El secretario de la Defensa Nacional, Luis Cresencio Sandoval, dijo que para implementar el operativo se prepararon cuatro puntos de concentración: de la A a la D con unos 120 elementos que formaron un círculo externo de seguridad con tropas de la Novena Jurisdicción militar, el 94 batallón de infantería, el 24 batallón de infantería, la Guardia Nacional y el 110 batallón. Explicó, además, que tres de las cuatro concentraciones no llegaron a los puntos planeados porque fueron agredidos con arma de fuego, por ello, dijo, no se pudo materializar la seguridad exterior prevista. 

En el momento en que comenzaron las agresiones –continuó el secretario de la Defensa Nacional – había militares en las calles, pero también un número grande ciudadanos que realizaban sus actividades cotidianas. También había muchos automóviles en movimiento. 

Expuso que los delincuentes obligaron a la gente a bajar del transporte público y de sus vehículos particulares para usarlos en bloqueos de avenidas o transportarse hacia otros puntos sin el riesgo de resultar identificados. 

Paralelamente, los miembros del cártel de Sinaloa se introdujeron en la Unidad Habitacional Militar y amedrentaron a los familiares de los militares. Esto ocurrió en cuatro domicilios donde había niños y adultos mayores que tuvieron que huir por las ventanas. Otros se escondieron en sus clósets. Hubo automóviles dañados por los balazos. 

En los alrededores de la ciudad de Culiacán, de acuerdo con el secretario de la Defensa, también hubo ataques: personal militar fue retenido por los criminales usando como escudo a ciudadanos inocentes para evitar ser agredidos por los soldados. Ahí dijeron que se llevarían a algunos soldados detenidos para luego realizar un posible intercambio. 

Además, de los diez helicópteros de la fuerza aérea mexicana y la Marina que sobrevolaban la zona uno recibió seis impactos de bala de grueso calibre. En total, el saldo fue de ocho personas muertas, un civil, un agente de la Guardia Nacional, un soldado y cinco agresores. El saldo de heridos fue de un oficial y ocho agentes de la Guardia Nacional, siete soldados –uno de ellos perdió la pierna – un policía estatal y tres policías municipales. 

Los delincuentes retuvieron a dos oficiales y nueve soldados de tropa que después fueron liberados. Fueron hallanados cuatro domicilios y 16 vehículos presentaron impacto de bala. 

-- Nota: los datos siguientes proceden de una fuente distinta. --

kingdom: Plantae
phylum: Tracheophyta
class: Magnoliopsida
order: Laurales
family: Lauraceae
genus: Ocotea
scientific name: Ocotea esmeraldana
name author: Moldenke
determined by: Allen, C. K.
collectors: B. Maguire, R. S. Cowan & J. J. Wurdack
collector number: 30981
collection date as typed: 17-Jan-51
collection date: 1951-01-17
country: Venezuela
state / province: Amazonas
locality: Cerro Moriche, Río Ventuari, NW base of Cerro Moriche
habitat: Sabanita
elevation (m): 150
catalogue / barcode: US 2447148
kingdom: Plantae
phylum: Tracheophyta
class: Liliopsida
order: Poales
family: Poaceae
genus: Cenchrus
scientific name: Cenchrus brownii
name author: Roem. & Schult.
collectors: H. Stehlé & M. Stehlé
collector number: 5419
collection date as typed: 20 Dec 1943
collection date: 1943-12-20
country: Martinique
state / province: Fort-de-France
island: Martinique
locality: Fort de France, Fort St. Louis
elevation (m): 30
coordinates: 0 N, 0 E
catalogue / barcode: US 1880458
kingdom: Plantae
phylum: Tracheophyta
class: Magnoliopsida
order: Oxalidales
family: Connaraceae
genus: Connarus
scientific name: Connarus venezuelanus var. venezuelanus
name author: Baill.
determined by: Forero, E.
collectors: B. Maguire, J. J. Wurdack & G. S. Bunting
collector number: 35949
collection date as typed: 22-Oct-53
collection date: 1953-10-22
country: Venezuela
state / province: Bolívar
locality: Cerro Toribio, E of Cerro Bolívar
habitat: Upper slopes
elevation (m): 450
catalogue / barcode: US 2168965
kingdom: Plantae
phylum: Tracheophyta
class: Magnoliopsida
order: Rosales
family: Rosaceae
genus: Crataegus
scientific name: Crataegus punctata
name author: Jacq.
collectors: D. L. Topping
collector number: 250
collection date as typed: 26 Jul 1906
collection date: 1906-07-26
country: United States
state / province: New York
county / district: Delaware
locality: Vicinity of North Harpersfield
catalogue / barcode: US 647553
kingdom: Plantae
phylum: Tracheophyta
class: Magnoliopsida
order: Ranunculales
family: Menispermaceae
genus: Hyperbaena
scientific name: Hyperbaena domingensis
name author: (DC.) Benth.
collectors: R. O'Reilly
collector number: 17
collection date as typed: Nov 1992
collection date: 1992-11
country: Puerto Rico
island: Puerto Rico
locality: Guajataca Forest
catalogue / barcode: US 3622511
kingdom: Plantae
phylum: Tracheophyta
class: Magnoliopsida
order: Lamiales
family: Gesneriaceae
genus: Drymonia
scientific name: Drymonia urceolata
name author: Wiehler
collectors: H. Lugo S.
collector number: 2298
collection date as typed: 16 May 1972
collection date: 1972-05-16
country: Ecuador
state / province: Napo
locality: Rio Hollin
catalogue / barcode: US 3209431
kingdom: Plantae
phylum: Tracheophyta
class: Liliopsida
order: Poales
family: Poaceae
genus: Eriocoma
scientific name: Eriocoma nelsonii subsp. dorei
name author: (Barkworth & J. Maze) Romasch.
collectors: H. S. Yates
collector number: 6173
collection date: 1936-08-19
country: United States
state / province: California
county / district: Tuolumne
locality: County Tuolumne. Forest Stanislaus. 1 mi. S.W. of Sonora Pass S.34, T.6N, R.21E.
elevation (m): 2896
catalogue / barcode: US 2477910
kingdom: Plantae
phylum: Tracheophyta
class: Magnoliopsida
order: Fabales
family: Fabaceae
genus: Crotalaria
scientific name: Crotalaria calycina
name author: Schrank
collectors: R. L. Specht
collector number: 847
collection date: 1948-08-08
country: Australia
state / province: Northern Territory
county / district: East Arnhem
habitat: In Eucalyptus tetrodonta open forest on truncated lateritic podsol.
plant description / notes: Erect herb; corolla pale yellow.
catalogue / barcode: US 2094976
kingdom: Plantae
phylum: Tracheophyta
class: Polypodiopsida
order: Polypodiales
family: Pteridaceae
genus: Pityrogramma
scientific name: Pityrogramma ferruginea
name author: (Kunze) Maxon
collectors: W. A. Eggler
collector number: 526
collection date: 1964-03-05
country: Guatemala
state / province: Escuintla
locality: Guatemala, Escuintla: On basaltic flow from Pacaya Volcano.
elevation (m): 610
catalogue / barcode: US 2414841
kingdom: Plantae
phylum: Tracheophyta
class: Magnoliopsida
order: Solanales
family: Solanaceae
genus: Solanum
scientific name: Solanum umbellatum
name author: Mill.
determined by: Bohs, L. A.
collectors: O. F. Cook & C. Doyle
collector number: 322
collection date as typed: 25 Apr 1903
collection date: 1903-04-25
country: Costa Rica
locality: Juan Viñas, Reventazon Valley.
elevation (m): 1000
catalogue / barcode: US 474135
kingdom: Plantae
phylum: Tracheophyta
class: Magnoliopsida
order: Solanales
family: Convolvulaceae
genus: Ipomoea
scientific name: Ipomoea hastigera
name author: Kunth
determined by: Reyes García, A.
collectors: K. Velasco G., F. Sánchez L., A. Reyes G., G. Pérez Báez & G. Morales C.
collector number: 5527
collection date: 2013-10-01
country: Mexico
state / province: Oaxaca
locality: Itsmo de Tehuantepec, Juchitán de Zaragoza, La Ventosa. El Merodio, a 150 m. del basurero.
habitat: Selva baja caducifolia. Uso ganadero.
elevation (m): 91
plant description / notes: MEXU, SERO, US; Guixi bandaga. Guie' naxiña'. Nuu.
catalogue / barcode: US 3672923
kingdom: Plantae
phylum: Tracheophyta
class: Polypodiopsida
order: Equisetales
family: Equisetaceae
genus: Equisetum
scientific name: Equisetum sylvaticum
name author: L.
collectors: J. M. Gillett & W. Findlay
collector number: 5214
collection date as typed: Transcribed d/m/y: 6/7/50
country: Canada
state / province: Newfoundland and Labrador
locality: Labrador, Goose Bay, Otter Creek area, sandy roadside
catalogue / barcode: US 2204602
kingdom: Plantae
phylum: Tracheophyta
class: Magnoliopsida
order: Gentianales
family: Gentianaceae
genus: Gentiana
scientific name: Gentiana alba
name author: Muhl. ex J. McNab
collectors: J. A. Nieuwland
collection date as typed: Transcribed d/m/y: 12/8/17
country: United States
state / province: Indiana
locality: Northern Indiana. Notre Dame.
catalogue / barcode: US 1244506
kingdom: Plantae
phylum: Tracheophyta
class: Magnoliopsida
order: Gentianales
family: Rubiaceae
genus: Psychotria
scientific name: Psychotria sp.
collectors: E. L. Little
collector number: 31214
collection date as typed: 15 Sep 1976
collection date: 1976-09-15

Otro dato que sobresale es que, según el secretario de la Defensa, el cártel de Sinaloa disponía de un armamento muy poderoso. Detalló que las acciones y el armamento con que contaban los miembros del cártel de Sinaloa consiste en el empleo de tácticas militares, armamento automático y antiaéreo y antiblindaje (Ak-47, R-15, lanzacohetes, lanzagranadas 40 milímetros, ametralladoras y fusiles calibre 50; chalecos y cascos tácticos, placas balísticas, vehículos con blindaje de fábrica y artesanal, camionetas de redilas, volteos, robo de vehículos, delincuentes drogados, así como uso intensivo de radios análogos y digitales que dificultaron las comunicaciones. 

No hay guerra contra el crimen 

El presidente Andrés Manuel López Obrador expuso que sigue considerando que la decisión de liberar a Ovidio López fue la mejor, pues se evitaron muchas muertes y daños colaterales “que ya no queremos”. 

Luego, afirmó: “No hay guerra contra el narcotráfico”. 

E insistió en que su gobierno está atacando las causas de la delincuencia para desactivar la violencia en el país, pero dejó en claro que la lucha contra el crimen organizado no es a todo costo, pues de lo que se trata es de ya no generar más pérdidas humanas, como en el pasado. 

Recientemente, en Washington, el gobierno de Donald Trump expresó su preocupación no sólo por lo ocurrido en Sinaloa, tras el operativo fallido, sino porque el gobierno de la Cuarta Transformación carece de un política antidrogas. 

Históricamente, el gobierno de Estados Unidos no ha permitido que los países del continente latinoamericano apliquen políticas como la despenalización de las drogas o la negociación con los cárteles como medida para frenar el flujo de drogas y la violencia. 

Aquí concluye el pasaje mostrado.